**Requirement**: Each line of the data below between the one containing "Operation: 3D box" and the one containing "- blue round basket [195,358,367,488]", both included, is to be repeated exactly. Please omit pictures.

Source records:
○ ○ ○

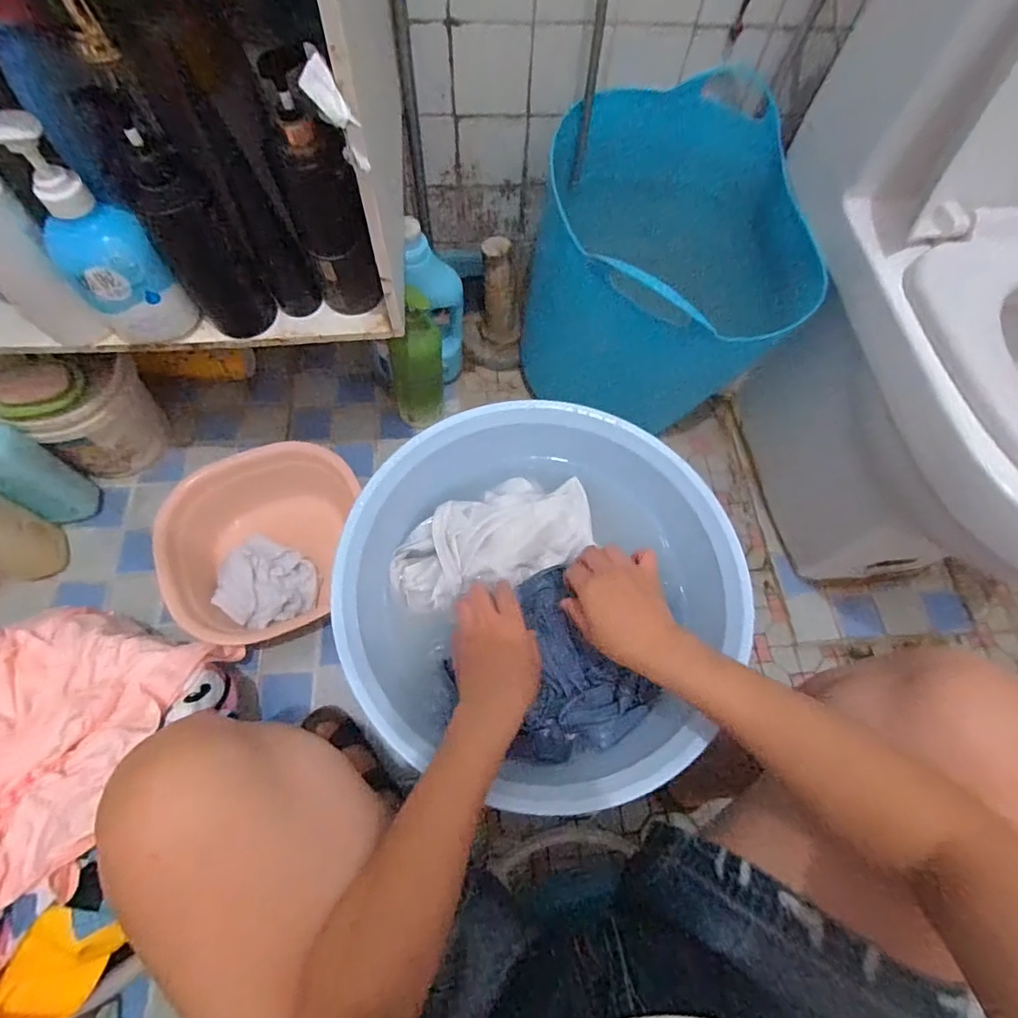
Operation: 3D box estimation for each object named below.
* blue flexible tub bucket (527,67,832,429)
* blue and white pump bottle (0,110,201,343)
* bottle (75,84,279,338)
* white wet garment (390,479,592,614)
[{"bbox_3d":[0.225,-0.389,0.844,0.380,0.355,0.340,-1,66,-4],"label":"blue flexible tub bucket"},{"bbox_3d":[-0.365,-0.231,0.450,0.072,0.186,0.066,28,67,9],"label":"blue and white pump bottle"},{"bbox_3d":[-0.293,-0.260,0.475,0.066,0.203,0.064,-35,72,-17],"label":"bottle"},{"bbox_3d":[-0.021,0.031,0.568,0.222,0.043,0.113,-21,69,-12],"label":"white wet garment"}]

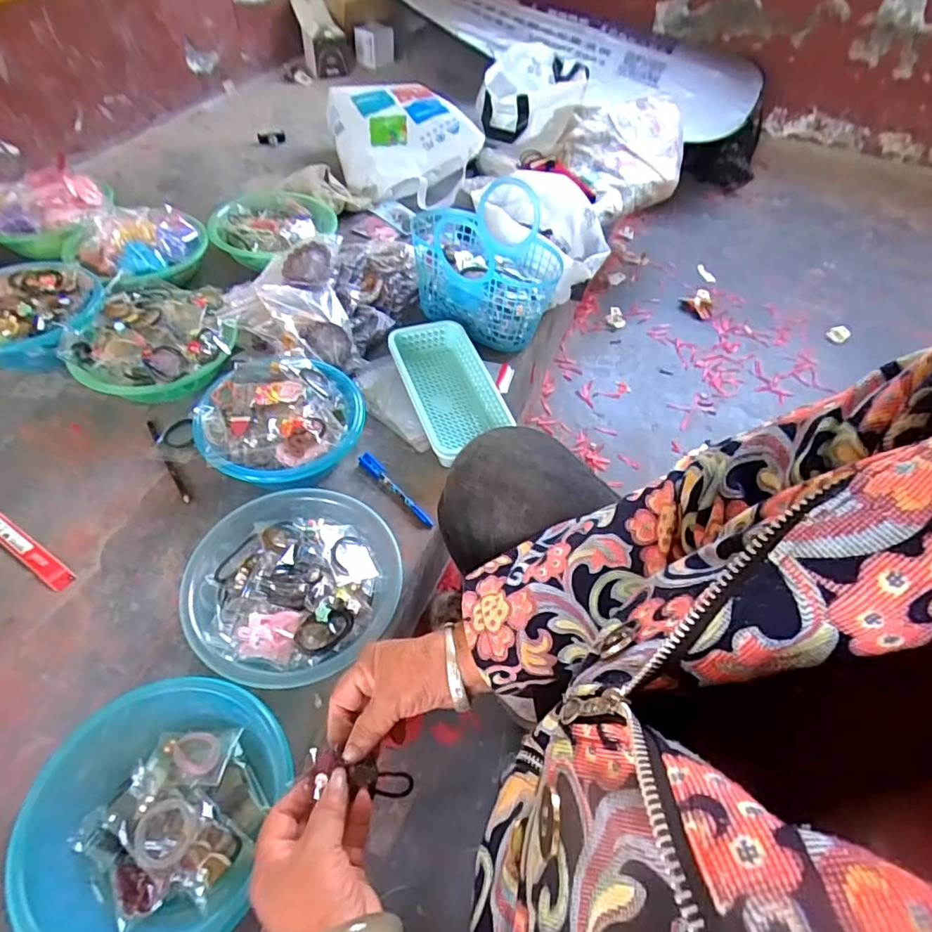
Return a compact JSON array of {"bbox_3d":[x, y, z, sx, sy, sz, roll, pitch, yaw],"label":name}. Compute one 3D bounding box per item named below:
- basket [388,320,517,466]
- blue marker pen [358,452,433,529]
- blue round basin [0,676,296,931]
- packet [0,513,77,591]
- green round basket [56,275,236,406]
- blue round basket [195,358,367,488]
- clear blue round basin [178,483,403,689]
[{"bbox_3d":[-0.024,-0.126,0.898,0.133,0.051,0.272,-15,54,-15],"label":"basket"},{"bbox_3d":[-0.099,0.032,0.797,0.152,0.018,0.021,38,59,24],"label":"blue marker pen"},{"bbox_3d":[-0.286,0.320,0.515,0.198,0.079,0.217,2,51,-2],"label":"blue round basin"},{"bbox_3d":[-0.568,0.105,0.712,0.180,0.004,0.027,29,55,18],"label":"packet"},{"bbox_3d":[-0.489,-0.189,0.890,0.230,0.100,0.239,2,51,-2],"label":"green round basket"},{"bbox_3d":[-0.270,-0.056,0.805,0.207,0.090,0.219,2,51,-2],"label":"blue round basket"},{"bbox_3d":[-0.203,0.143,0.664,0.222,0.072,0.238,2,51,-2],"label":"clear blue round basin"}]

○ ○ ○

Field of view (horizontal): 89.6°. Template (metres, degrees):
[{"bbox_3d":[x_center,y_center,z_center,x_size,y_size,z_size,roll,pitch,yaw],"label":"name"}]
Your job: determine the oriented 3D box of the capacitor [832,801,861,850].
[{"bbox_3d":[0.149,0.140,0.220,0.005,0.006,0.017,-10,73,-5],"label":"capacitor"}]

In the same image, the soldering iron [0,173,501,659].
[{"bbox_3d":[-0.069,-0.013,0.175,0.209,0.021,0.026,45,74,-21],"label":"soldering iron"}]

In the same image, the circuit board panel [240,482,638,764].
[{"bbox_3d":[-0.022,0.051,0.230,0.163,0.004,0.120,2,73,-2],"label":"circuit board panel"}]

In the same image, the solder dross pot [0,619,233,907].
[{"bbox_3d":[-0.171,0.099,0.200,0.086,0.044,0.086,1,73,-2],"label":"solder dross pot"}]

○ ○ ○

**Exercise response**:
Operation: 3D box estimation for each object named below.
* blue flexible tub bucket (527,67,832,429)
* blue and white pump bottle (0,110,201,343)
* bottle (75,84,279,338)
* white wet garment (390,479,592,614)
[{"bbox_3d":[0.225,-0.389,0.844,0.380,0.355,0.340,-1,66,-4],"label":"blue flexible tub bucket"},{"bbox_3d":[-0.365,-0.231,0.450,0.072,0.186,0.066,28,67,9],"label":"blue and white pump bottle"},{"bbox_3d":[-0.293,-0.260,0.475,0.066,0.203,0.064,-35,72,-17],"label":"bottle"},{"bbox_3d":[-0.021,0.031,0.568,0.222,0.043,0.113,-21,69,-12],"label":"white wet garment"}]

Return a compact JSON array of {"bbox_3d":[x, y, z, sx, sy, sz, roll, pitch, yaw],"label":name}. Compute one 3D bounding box per item named below:
- basket [388,320,517,466]
- blue marker pen [358,452,433,529]
- blue round basin [0,676,296,931]
- packet [0,513,77,591]
- green round basket [56,275,236,406]
- blue round basket [195,358,367,488]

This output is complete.